In this lesson, we will learn aggregations for better data reporting like summarizing data into few numbers (e.g. counting how many records in table) and do query against our own query (queryception!) for advance report.
- Review exercise 1
- Understand what aggregate functions are
- SUM
- AVG
- MAX
- MIN
- Understand what sub-query is
SELECT * FROM (SELECT * FROM TABLE);
- Under how to use
ANY
ANDALL
against query result (list of items)
- Write SQL queries to aggregate data
- Learn how to write sub-query in
WHERE
clause - Use
ANY
andALL
with sub-query
It's important for students to know the table structure before students start to design any sort of query. You got to understand what the database is for first.

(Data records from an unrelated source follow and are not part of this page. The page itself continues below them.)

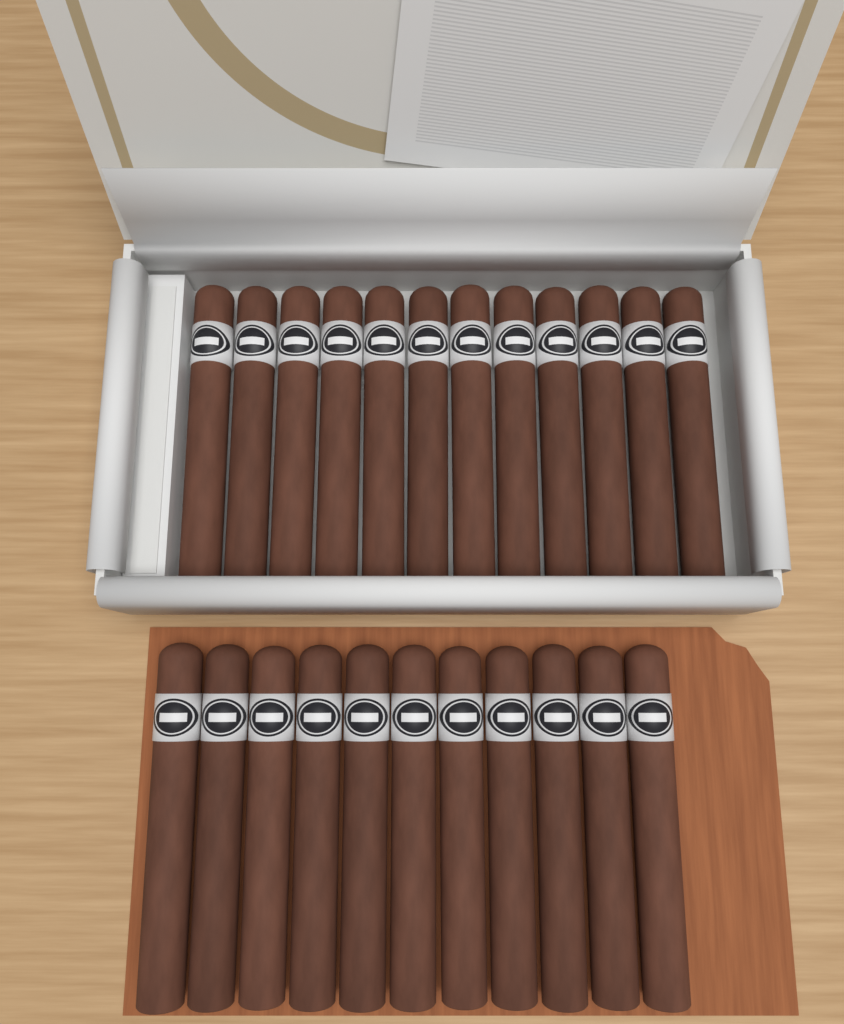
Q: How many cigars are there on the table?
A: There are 23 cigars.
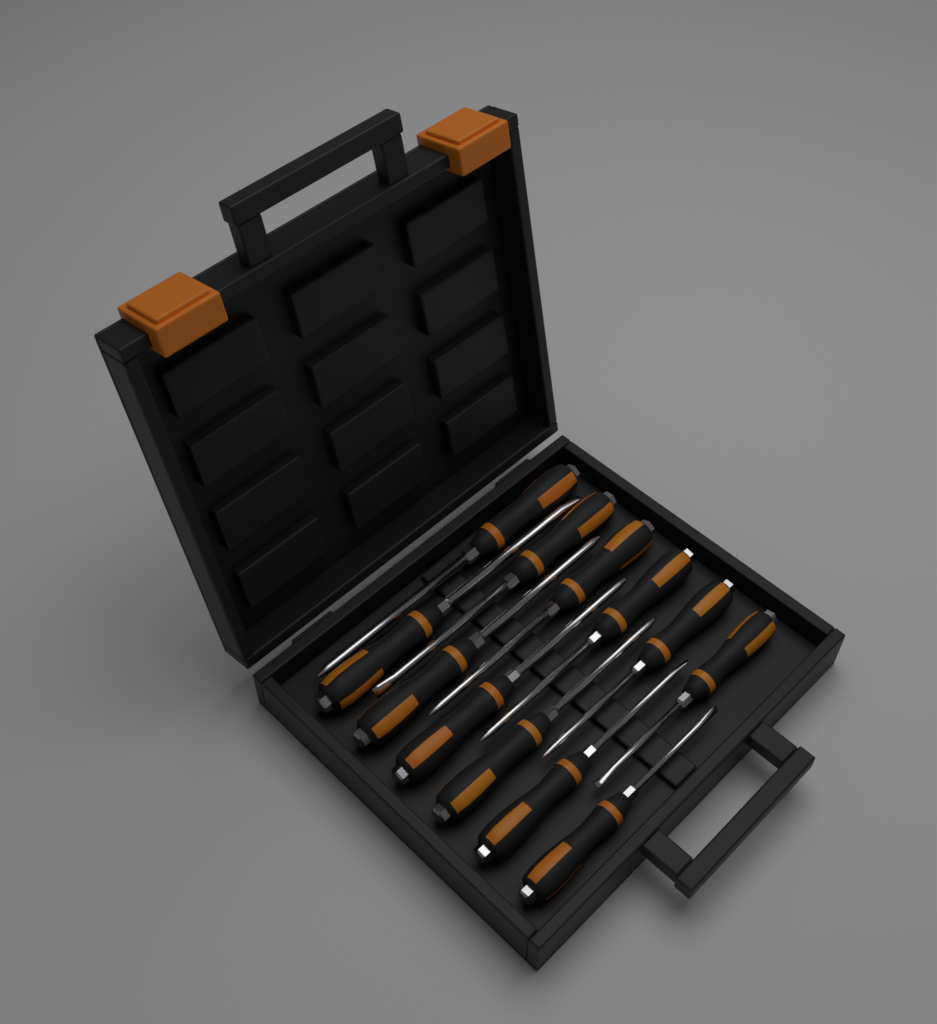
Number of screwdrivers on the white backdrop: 12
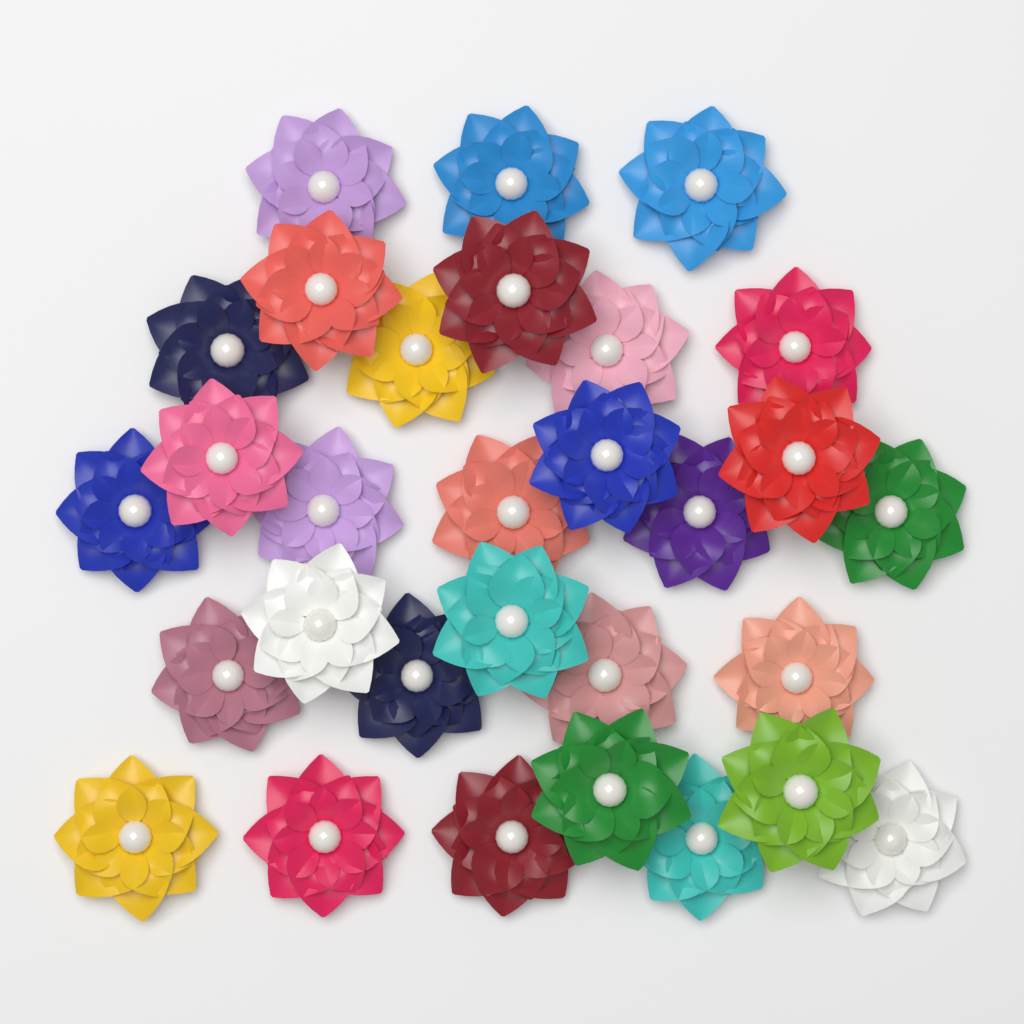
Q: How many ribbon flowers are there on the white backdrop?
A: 30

A general rule to get all tables:
SHOW TABLES;
And with the table name, you can type in the following command to see their columns:
DESCRIBE {table};
I strongly recommend you to prepare a pen and paper to start writing down all table and their columns so you know what columns you can read from what table.
For example:
Artist(
ArtistId,
ArtistName,
City,
Region,
Country,
WebAddress,
EntryDate,
LeadSource
);
Genre(
Genre
);
Members(
MemberID,
FirstName,
LastName,
Address,
City,
Region,
PostalCode,
Country,
HomePhone,
WorkPhone,
EMail,
Gender,
Birthday,
SalesID
);
SalesPeople(
SalesID,
FirstName,
LastName,
Initials,
Base,
Supervisor
);
Studios(
StudioID,
StudioName,
Address,
City,
Region,
PostalCode,
Country,
WebAddress,
Countact,
EMail,
Phone,
SalesID
);
Titles(
TitleID,
ArtistID,
Title,
StudioID,
UPC,
Genre
);
Tracks(
TitleID,
TrackNum,
TrackTitle,
LengthSeconds,
MP3,
RealAud
);
XrefArtistMembers(
MemberID,
ArtistID,
RespParty
);
Is there other way you can represent the table?

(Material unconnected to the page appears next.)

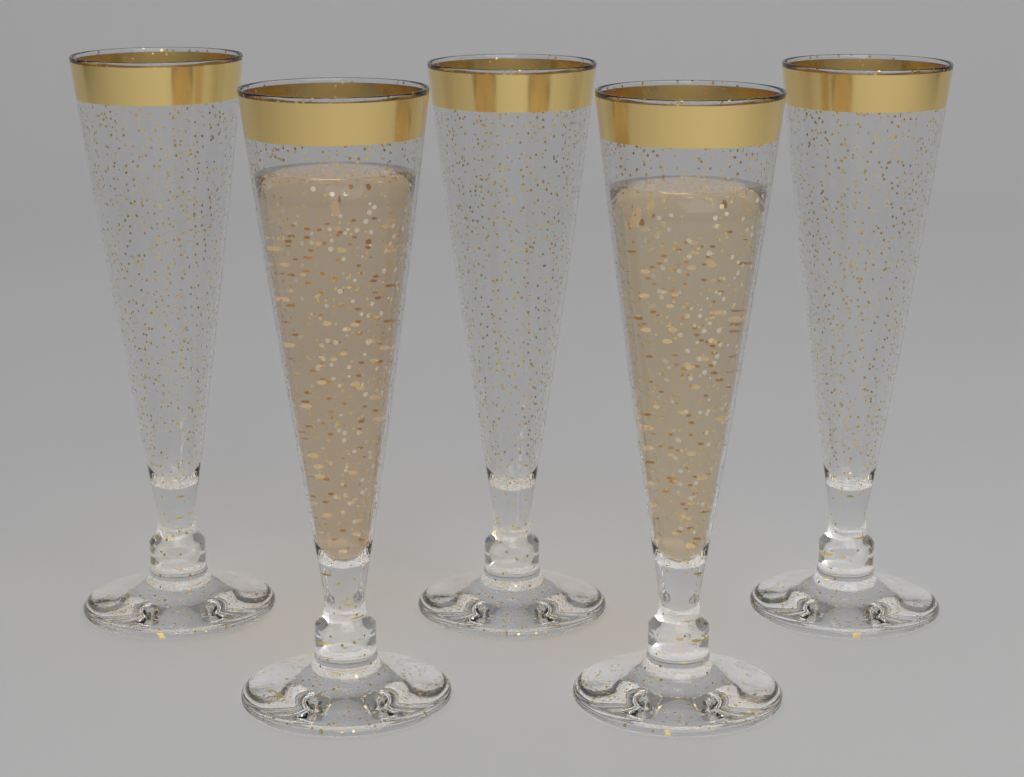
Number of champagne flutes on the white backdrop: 5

ER Diagram (Entity-Relationship)! -- http://www.tutorialspoint.com/dbms/er_diagram_representation.htm
It's not like calculated column we covered last week only derive value from single row.
Aggregation is about summarizing values from a group of rows.
\ | Purpose | Data types | Notes |
---|---|---|---|
Sum | To calculate totals | Numeric | |
Avg | To calculate averages | Numeric | Ignores NULLs |
Count | To count records | Any | Count records with COUNT(*) or with COUNT({column}) |
Min | To report minimum value | Any | |
Max | To report maximum value | Any |
Syntax:
SELECT {aggregate_function}({field | expression}) [AS alias]
FROM {table};
Examples:
# Report the total time in seconds of all tracks
SELECT SUM(LengthSeconds)
FROM Tracks;
# Report the average length in minutes of the tracks for TitleID = 1
SELECT AVG(LengthSeconds) / 60
FROM Tracks
WHERE TitleID=1;
# Report the shortest and longest track lengths in seconds
SELECT MIN(LengthSeconds) AS Shortest, MAX(LengthSeconds) AS Longest
FROM Tracks;
If SELECT has only aggregations, it will only report one record for the entire set of table.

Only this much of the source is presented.